IMPORTANT
SNS 3.x versions have reached End of Maintenance since July 1st, 2024.
We recommend that you update your SNS firewalls to a version with maintenance to guarantee the protection of your infrastructure.
SNS 3.7.23 LTSB bug fixes
System
IPsec VPN
Support reference 82645
In IPsec configurations that use groups containing address ranges, mounted tunnels could be interrupted when such groups were modified, generating TS_UNACCEPTABLE errors as a result.
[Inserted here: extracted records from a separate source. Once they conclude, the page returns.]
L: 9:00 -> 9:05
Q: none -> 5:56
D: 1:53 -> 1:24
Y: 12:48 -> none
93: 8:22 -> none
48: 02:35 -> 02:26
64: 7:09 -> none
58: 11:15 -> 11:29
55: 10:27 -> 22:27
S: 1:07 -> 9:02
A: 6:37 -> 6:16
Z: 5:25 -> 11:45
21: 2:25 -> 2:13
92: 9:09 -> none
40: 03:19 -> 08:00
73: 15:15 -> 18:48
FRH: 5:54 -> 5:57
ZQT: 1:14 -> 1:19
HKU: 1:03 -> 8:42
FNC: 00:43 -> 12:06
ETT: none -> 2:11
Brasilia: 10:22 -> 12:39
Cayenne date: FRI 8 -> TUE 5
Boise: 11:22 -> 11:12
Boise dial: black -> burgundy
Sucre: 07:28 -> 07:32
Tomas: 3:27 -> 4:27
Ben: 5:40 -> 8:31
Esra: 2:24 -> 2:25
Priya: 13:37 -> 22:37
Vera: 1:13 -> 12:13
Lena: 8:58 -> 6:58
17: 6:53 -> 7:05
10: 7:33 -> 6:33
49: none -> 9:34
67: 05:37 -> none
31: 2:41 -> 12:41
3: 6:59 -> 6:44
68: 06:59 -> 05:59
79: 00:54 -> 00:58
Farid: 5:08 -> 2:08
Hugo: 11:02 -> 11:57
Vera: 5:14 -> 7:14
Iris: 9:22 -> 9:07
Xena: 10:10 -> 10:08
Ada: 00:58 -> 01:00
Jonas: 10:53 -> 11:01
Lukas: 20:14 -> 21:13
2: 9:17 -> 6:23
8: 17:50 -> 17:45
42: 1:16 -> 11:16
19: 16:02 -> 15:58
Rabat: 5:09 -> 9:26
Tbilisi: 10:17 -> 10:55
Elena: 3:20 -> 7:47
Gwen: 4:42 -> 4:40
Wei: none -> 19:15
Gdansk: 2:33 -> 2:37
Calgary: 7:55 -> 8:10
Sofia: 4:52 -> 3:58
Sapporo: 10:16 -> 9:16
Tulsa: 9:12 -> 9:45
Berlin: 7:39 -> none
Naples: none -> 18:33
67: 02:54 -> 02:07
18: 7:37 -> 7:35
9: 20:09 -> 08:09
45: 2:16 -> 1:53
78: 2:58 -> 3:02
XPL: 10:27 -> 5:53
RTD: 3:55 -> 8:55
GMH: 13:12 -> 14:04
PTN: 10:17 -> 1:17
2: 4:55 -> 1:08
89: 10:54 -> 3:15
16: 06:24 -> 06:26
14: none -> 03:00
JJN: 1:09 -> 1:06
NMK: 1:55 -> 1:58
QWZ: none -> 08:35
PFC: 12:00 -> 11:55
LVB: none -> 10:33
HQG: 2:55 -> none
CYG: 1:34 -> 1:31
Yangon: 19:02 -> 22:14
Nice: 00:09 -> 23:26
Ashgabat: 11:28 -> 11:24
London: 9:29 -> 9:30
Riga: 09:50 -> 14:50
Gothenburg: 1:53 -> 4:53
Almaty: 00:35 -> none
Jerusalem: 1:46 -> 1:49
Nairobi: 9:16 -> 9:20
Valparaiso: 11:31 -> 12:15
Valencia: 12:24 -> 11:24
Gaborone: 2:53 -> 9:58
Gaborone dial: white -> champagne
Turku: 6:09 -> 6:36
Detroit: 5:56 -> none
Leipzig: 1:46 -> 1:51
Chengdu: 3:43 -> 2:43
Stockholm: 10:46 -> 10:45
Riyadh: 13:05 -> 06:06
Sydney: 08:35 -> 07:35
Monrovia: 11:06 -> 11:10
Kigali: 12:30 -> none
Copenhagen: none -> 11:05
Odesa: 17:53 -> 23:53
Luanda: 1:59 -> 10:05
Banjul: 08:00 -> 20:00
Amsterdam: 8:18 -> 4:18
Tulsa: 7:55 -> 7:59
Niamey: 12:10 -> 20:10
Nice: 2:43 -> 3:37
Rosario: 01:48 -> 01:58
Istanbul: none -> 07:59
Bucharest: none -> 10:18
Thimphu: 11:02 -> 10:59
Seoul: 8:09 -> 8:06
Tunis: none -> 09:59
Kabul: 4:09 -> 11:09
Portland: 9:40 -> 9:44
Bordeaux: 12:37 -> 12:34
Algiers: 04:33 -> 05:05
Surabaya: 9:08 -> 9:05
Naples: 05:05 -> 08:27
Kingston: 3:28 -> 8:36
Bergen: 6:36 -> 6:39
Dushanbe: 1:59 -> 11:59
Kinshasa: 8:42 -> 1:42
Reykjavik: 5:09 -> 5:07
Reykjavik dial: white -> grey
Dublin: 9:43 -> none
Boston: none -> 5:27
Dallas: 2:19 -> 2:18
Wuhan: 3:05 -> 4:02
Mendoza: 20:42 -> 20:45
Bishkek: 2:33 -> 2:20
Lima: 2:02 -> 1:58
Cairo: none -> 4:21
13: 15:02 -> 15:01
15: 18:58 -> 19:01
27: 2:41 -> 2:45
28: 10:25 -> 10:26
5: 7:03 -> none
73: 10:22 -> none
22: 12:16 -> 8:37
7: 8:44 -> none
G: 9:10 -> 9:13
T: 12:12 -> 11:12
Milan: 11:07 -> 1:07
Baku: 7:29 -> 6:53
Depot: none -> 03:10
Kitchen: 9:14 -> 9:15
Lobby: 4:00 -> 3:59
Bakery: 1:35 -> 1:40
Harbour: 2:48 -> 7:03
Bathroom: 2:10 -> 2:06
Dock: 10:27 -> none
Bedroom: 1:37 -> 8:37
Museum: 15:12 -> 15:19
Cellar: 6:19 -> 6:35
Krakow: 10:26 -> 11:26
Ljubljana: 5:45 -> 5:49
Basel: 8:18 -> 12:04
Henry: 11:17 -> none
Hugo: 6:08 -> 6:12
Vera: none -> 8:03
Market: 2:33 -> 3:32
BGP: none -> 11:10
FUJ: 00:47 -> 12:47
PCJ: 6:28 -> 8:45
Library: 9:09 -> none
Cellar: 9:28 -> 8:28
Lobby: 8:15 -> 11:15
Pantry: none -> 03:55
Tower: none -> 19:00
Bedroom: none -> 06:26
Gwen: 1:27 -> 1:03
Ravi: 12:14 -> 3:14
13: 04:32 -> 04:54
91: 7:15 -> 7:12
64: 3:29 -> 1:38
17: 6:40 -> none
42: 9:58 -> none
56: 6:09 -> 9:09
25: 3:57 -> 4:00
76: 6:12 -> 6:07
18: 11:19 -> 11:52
This issue has been fixed.
Support reference 83354
Whenever an IPsec policy contained one or several bypass rules (in which the peer is None and the rule was created to exclude the following rules from the encryption policy), these bypass rules were not applied to networks defined by static routes.
This issue was fixed with the addition of an IPsec bypass option in the step during which the static route is defined.
Captive portal - External LDAP directory
Support reference 82686
Whenever a user referenced in an external LDAP directory connects to the captive portal, the system event “LDAP unreachable” (event 19) is no longer raised.
Intrusion prevention
SIP
Support reference 68971
Some SIP communications would fail after they were put on hold whenever a peer sent INVITE packets containing deprecated "c=IN IP4 0.0.0.0" information which the firewall would reject (block alarm "Invalid SIP protocol (SDP)").
This issue was fixed after a new specific alarm was created ("SIP: Anonymous address in the SDP connection"). Such packets are no longer blocked by default, but the alarm can be configured to block them.
TNS protocol - Oracle
Support reference 77721
Analyses of TNS - Oracle client-server communications that undergo packet fragmentation and address translation (NAT) no longer desynchronize traffic due to packets being rewritten.